What to produce: Word for word, print out all of the data, omitting every image.

- Opening Delimiter -

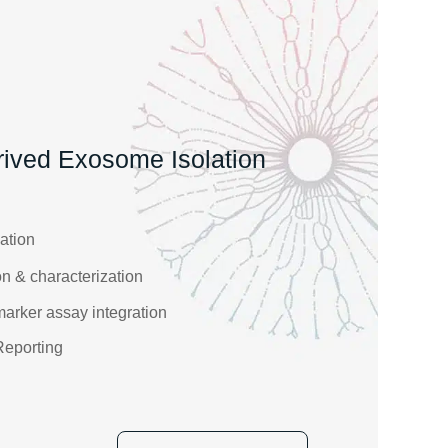
ived Exosome Isolation
ation
n & characterization
rker assay integration
Reporting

- Closing Delimiter -

Response for this exercise:
ived Exosome Isolation
ation
n & characterization
rker assay integration
Reporting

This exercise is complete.